-------- EXERCISE TEXT

- Born: Ecuador
- Occupations: anthropologist and lecturer in law
- Known for: UN Special Rapporteur on the human rights of people with leprosy
- Successor: Beatriz Miranda Galarza

= Alice Cruz =

Portuguese anthropologist and lawyer

Alice Cruz is a Portuguese anthropologist who became a lawyer and the UN Special Rapporteur on the human rights of people with leprosy (Hansen's disease).

==Life==
Cruz was born in Ecuador and she first established herself as a medical anthropologist. She was impressed by the people she met during her work in Brazil, Bolivia, Ecuador, and South Africa. These people, who had leprosy, bravely demanded dignity.

The Human Rights Council voted to establish the mandate of a Special Rapporteur for a period of three years. In November 2017 Cruz, who was then teaching law in Ecuador, was appointed as the UN Special Rapporteur on the elimination of discrimination against persons affected by leprosy and their family members. Cruz had spent her career with an interest in leprosy and in trying to reduce the stigma and derision that accompanied it. She noted that the World Health Organization were not only recording cases of leprosy, but they were also recording the accompanying discrimination.

In August 2018, Cruz issued a statement saying that, "The use of leprosy as a pejorative metaphor derives from long-lasting stigmatising connotations produced by different cultural traditions, social rules and legal frameworks,.. Using it as a metaphor leads to wrongful stereotyping that fuels public stigma, everyday discrimination, and impairs the enjoyment of human rights and fundamental freedoms by persons affected and their families."

In 2019 she recognised the progress that Brazil had made in reducing the number of cases in their country and in effect in the Americas. Prior to their action, Brazil was the location of 90% of all the cases of leprosy in the America's. Cruz highlighted the stigma that surrounded the disease and the real negative effects that this had on the progress of the disease. She requested that this stigma should be reduced and she cited Brazil again as this was part of their success.

Cruz's term as a special entrepreneur was for three years. In 2000 her appointment was renewed and she served until 2023 when she was succeeded in September by Beatriz Miranda-Galarza. Miranda-Galarza's amended job title was "Special Rapporteur on the elimination of discrimination against persons affected by leprosy (Hansen’s disease) and their family members". In October 2023 Crux (using the amended job title) presented her report to the UN General Assembly titled "Legal framework for the elimination of discrimination based on leprosy".

----------------
-------- SOURCE INFORMATION

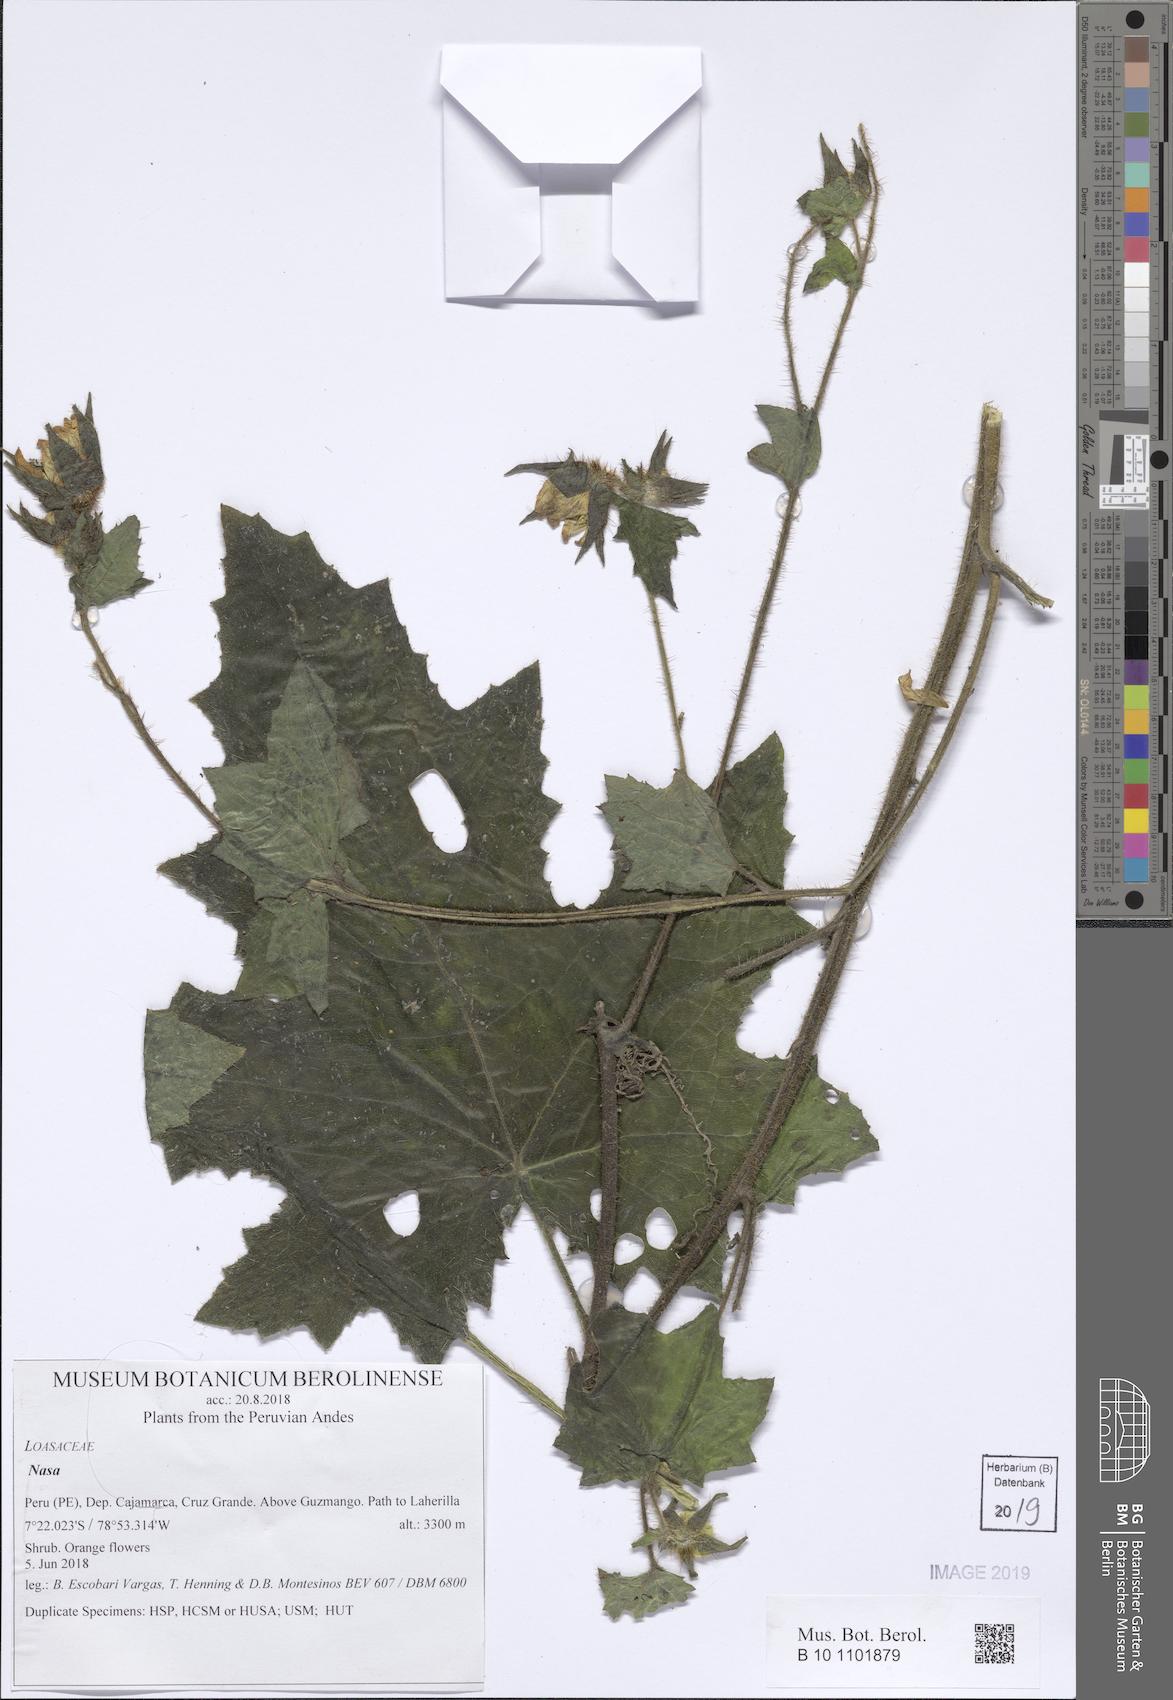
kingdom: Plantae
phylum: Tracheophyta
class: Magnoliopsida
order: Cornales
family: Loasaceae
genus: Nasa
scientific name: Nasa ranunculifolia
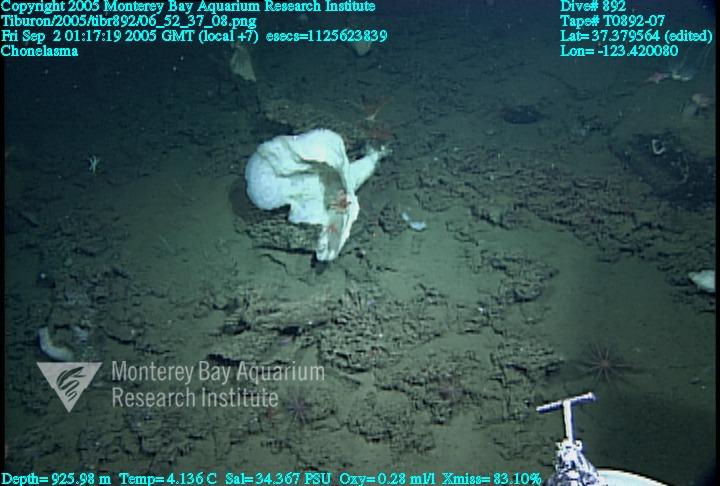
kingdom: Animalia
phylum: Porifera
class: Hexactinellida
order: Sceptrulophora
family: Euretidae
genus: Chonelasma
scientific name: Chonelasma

----------------
-------- SOURCE INFORMATION

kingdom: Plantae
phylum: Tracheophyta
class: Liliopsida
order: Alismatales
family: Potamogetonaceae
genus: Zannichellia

----------------
-------- SOURCE INFORMATION

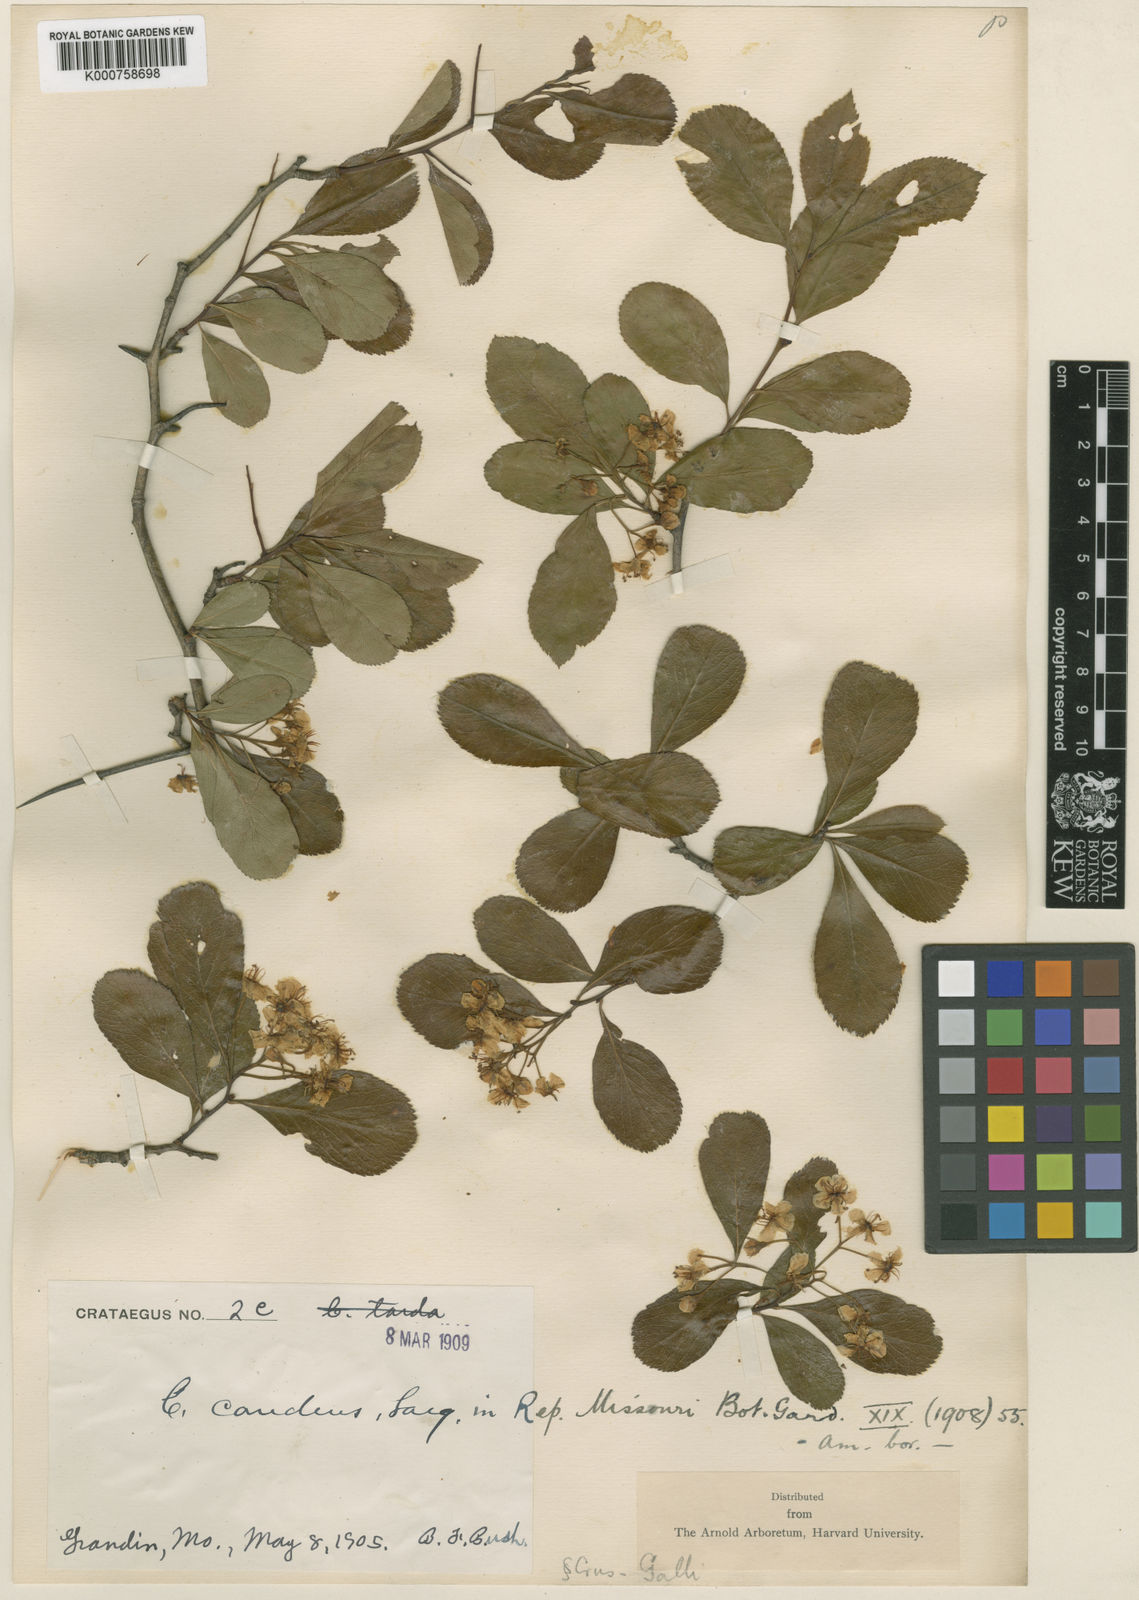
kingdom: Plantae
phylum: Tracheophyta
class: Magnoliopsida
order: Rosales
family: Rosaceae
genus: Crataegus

----------------

◆ **BRIEF**
Answer these questions from the article on Alice Cruz:
1. In what month and year was Cruz appointed UN Special Rapporteur?
2. According to Cruz's August 2018 statement, what does the use of leprosy as a pejorative metaphor derive from?
3. Before Brazil's action, what percentage of all leprosy cases in the Americas were located in Brazil?

◆ **EXERCISE OUTPUT**
1. November 2017.
2. From "long-lasting stigmatising connotations produced by different cultural traditions, social rules and legal frameworks."
3. 90%.